The survey engineer must furnish the soils analyst with suitable maps, overlays, and sketches for the plotting of pedological data. After the preparation of a reconnaissance field sheet of an area of several square miles, the soils analyst may require a sketch of a particular site in which many samples are taken for a more detailed study. In the absence of detailed instructions, the surveyor prepares a sketch on a scale of 1 inch = 400 feet and provides ranges and reference points to aid in plotting or tieing in specific positions of auger holes, drill holes, and lines of exposed rock or other pedological features. For plotting the data of a range, cross section, or series of boreholes, the soils analyst may require the surveyor to provide a basic plot on a scale of 1 inch = 100 feet or of 1 inch = 200 feet. Survey measurements will be conducted accordingly.

The survey of soil conditions at the site of proposed military construction provides information about the nature, extent, and condition of soil layers; the position of the water table; drainage characteristics; and sources of possible construction materials. The survey of soil conditions is vital to both the planning and execution of military construction operations.

2. Condition of soils in place (density and moisture content)

Location, Nature and Classification of Soil Layers

Adequate and economic earthwork and foundation design of a structure can be done only when the types and depths of soil are known. By the classification of the soils (discussed later in this chapter), you can predict the extent of problems concerning drainage, frost action, settlement, stability, and similar factors. While you can estimate the soil characteristics by field observations, for laboratory testing, you should obtain samples of the major soil types as well as less extensive deposits that may conversely influence design.

The moisture content and density of a soil in its natural state plays an important part in design and construction. The moisture content of a soil in place may be so high as to require the selection of a different site. If the natural soil is sufficiently dense and meets the required specifications, no compaction of subgrade is required. On the other hand, extremely dense soil lying in cut sections maybe difficult to excavate with ordinary tractor-scraper units. Such dense soil often needs to be scarified or rooted before excavation.

Drainage characteristics, both surface and sub-surface, of a soil greatly affect the strength of the soil. This characteristic is controlled by a combination of factors. Some of these factors are void ratio, soil structure and stratification, temperature of soil, depth to water table, and the extent of local disturbance by roots and worms. Coarse-grained soils have better internal drainage than fine-grained soils.

All structures must be constructed at an elevation that ensures they will not be adversely affected by the groundwater table. If a proposed grade line lies below the elevation of the water table, either the grade line must be raised or the water table must be lowered by artificial drainage.
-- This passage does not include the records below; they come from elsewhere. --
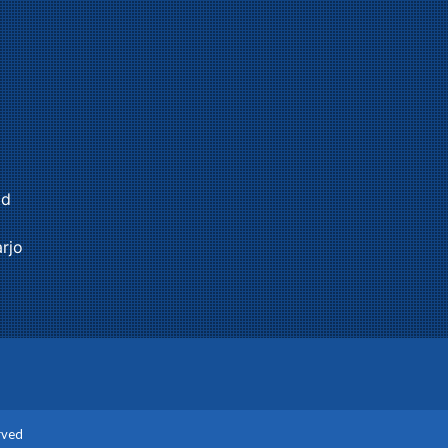
id
rjo
rved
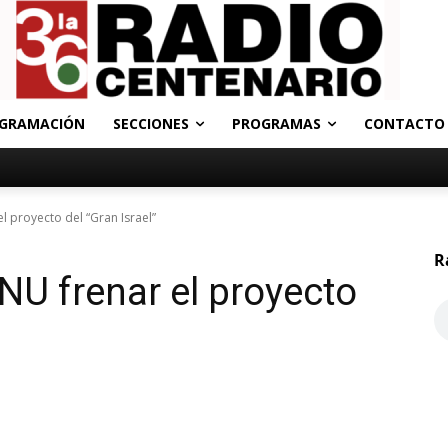
GRAMACIÓN
SECCIONES
PROGRAMAS
CONTACTO
el proyecto del “Gran Israel”
R
ONU frenar el proyecto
The engineer or EA in charge of the soil survey must keep accurate field notes and logs. This person is responsible for surveying, numbering, and recording each boring, test pit, or other exploration investigation. A log is kept of each test hole. It should show the depth below the surface (or the top and bottom elevations) of each soil layer, the field identification of each soil present at the site, and the number and type of each sample taken. Other items of information you need to include in the log are the density of each soil, changes in moisture content, depth to groundwater, and depth to rock. Keep a detailed field log of each auger boring or test pit made during the soil survey. A typical boring log is shown in figure 16-1.

When you complete the survey, consolidate the information contained in the separate logs. Classify and show the depth of soil layers in each log. It is also helpful for the log keeper to show the natural water contents of fine-grained soils, when possible. Record this along the side of each log. Note the elevation of the groundwater table. This elevation is simply that of any free water standing in the test hole. To permit the water to reach maximum elevation, the engineer or EA should allow 24 hours to elapse before measuring it. This gives a more accurate measurement.

Figure 16-1.Typical boring log.

The soil profile (fig. 16-2) is a graphical representation of a vertical cross section from the surface downward through the soil layers. It shows the location of test holes and of any ledge rock encountered, a profile of the natural ground to scale, field identification of each soil type, thickness of each soil stratum, profile of the water table, and profile of the finished grade line. Standard soil symbols should be used to indicate the various soil layers. The standard procedure is to add the proper color symbols representing the various soil types you discover.

The soil profile has many practical uses in the location, design, and construction of roads, airfields, dams, and buildings. It greatly influences the location of the finished grade line; these should, of course, be located so as to take full advantage of the best soils available at the site. The profile also shows whether soils to be excavated in the course of construction are suitable for use in embankments or whether you require borrow soils instead. It may show the existence of undesirable soils, such as peat or other highly organic soils; it may also show the existence of bedrock too close to the surface. It aids in planning drainage facilities since these

Figure 16-2.Typical soil profile.

are planned to take advantage of well-draining soils. Considerations relating to frost action become more important when frost-susceptible soils are shown on the profile.